To write such an update:

  1. Use the contributors' tactical meeting agenda to collect bullet points on:

    • What did the team achieve this sprint?: past tense summary of done things (good: 'Implemented..', bad: 'Started working on..'); use the backlog and calendars to collect updates.

    • What are the goals of the next sprint?: a short look-out onto the backlog and/or roadmap; ask each contributor what they would like to get done next week; always start from scratch and don't carry over things from last week.

  2. Enrich the content with useful links and write a high-level summary. This should use a passive or 'they'-style of writing. Tip: check out older updates for examples and/or use an AI language model to write it.

  3. Create an entry blog and raise a pull request on cardano-updates, putting other Hydra contributors as reviewers.

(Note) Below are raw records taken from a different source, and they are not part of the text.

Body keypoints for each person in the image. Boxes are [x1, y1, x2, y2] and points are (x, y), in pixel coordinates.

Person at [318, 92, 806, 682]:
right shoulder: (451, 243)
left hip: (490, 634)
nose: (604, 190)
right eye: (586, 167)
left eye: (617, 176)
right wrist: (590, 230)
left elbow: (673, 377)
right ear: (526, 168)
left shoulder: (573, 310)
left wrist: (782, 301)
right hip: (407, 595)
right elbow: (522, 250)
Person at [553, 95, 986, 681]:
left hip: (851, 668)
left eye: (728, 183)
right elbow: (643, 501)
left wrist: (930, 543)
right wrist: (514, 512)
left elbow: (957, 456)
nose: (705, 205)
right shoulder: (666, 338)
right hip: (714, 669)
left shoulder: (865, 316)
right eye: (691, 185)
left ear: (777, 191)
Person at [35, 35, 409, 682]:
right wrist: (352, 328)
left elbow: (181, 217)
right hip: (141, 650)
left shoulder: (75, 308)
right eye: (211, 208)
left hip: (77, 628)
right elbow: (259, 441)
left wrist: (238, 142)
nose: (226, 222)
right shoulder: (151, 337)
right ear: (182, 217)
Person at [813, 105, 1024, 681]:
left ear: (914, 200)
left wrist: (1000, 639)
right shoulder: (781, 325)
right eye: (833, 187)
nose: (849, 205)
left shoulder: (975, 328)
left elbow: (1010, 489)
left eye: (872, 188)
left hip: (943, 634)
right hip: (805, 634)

    • Don't forget to add yourself as an author in the authors.yml.

Monthly review and report

To keep our users and stakeholders up-to-date regularly, we organize a review meeting and publish a report every month on the project website.

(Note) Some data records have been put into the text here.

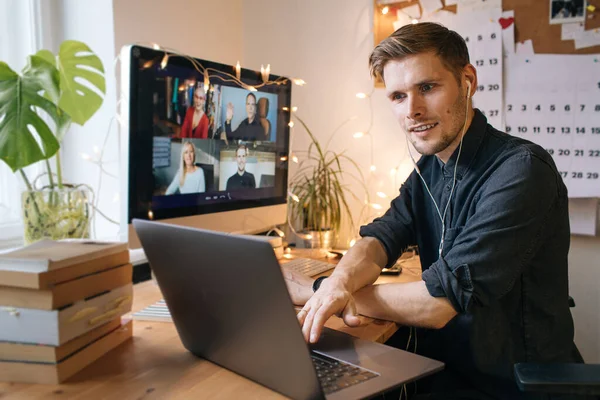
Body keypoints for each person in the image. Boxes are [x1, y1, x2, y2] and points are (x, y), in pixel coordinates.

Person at [283, 22, 578, 399]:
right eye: (397, 96)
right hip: (439, 369)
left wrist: (318, 291)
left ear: (467, 80)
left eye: (427, 87)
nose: (413, 111)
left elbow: (438, 304)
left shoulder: (522, 169)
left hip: (507, 386)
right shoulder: (430, 167)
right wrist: (338, 283)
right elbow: (380, 238)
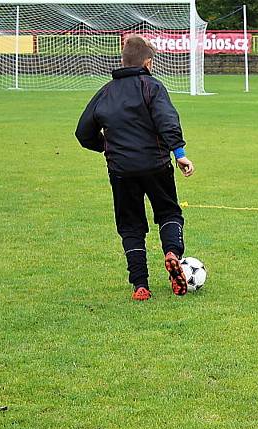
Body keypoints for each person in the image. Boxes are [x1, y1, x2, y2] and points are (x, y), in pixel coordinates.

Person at [75, 35, 194, 301]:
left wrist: (106, 146)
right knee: (168, 212)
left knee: (131, 226)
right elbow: (167, 120)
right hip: (156, 165)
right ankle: (172, 254)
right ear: (148, 63)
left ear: (122, 61)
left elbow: (83, 132)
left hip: (121, 170)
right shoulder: (152, 86)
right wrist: (180, 153)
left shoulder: (105, 92)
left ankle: (140, 285)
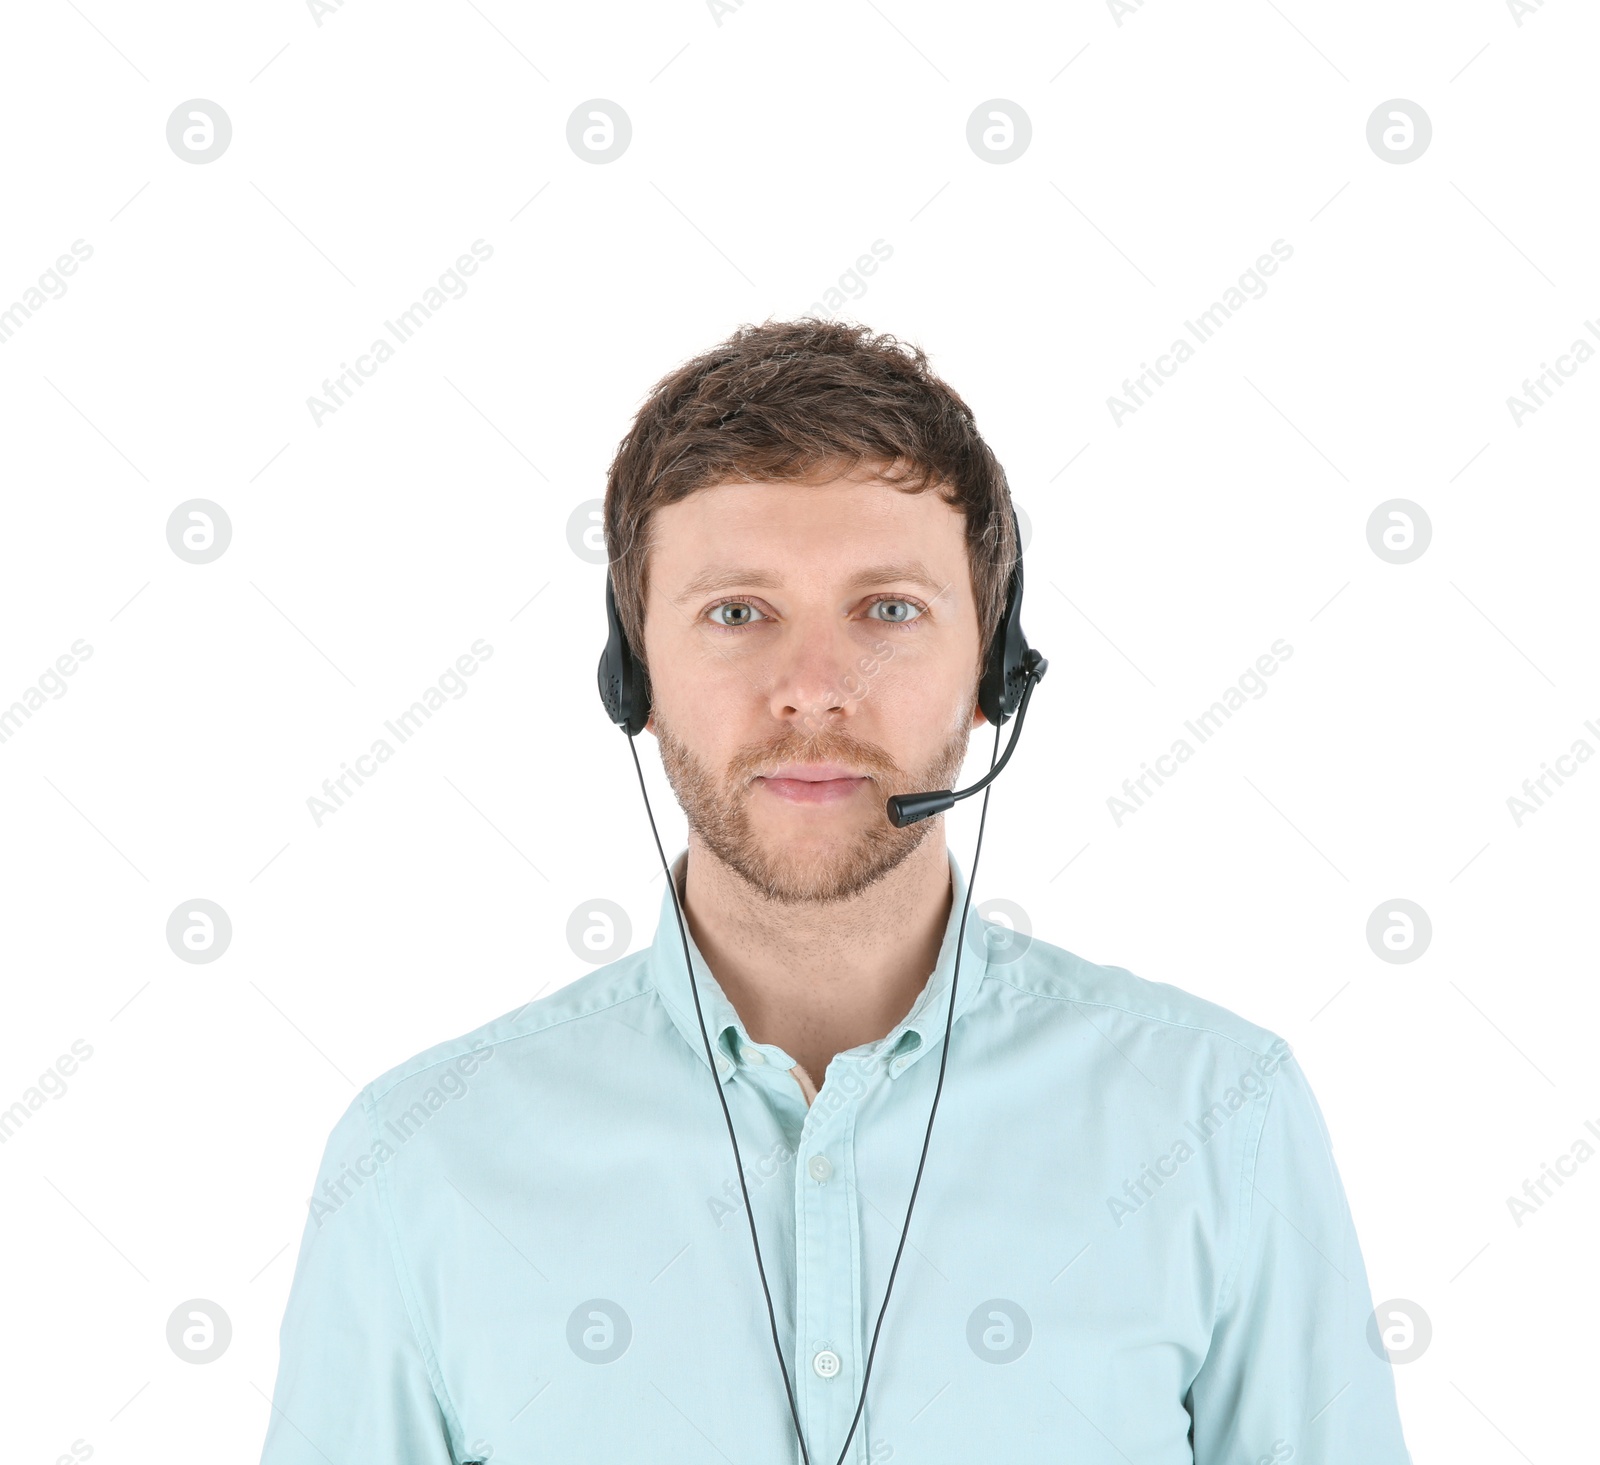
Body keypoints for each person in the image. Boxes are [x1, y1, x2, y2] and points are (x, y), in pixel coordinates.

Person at [258, 319, 1412, 1464]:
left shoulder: (1220, 1117)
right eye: (738, 612)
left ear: (993, 673)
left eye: (888, 610)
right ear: (633, 674)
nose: (814, 693)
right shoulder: (421, 1161)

To conduct this meeting and write this report:

  1. Monthly meeting slides and report preparation:

    • Ensure the Google Meet invitation exists for this month and check stakeholder attendance

    • Copy monthly slides, change the title and template accordingly to <Month> <Year>

    • Remove old 'content' slides and mark the regular slides to be updated

    • Decide what to demonstrate (this is not optional!), either from the core development or an invited demo/showcase from the community

    • Update delivered/current/next features

    • Expand some of those into interesting 'Development' topics

    • Summarize what happened in the Hydra 'Community'

      • Reach out to individuals from the community whether they want to contribute something to the monthly report
    • Update the roadmap for the current month:

      • Use the grooming/planning session before the latest monthly report to get an updated roadmap
      • Store the latest roadmap screenshot in slides and on Miro, with and without 💭 idea items
      • Check milestones and versions are consistent
      • Mark up and summarize notable changes in the roadmap from the last month to support slides
    • Update the repository status in slides using https://github.com/cardano-scaling/hydra/pulse/monthly

    • Prepare an invitation by creating an event in Discord, and update the invitation used last month with it

    • Send an invitation to Hydra and Mithril #announcements channels on our Discord server

  2. Conduct the meeting:

    • Do not forget to record the meeting!
    • Ask for sharing rights after the meeting by requesting sharing in Google Drive with yourself and/or asking for making it publicly available
  3. Write the report in this repository:

    • Copy the previous month's report, then update the dates, links to slides, and closed issues
    • Use the slides as a starting point to provide a concise written account of what happened
      • Previous reports should serve as a guideline
      • Distribute the write-up among relevant contributors
    • Cross-link the slides, recording, and report
    • Submit a pull request, review it, and merge it to publish the report

NOTE: Drafting the report (step 3) is also a good preparation for presenting the individual sections.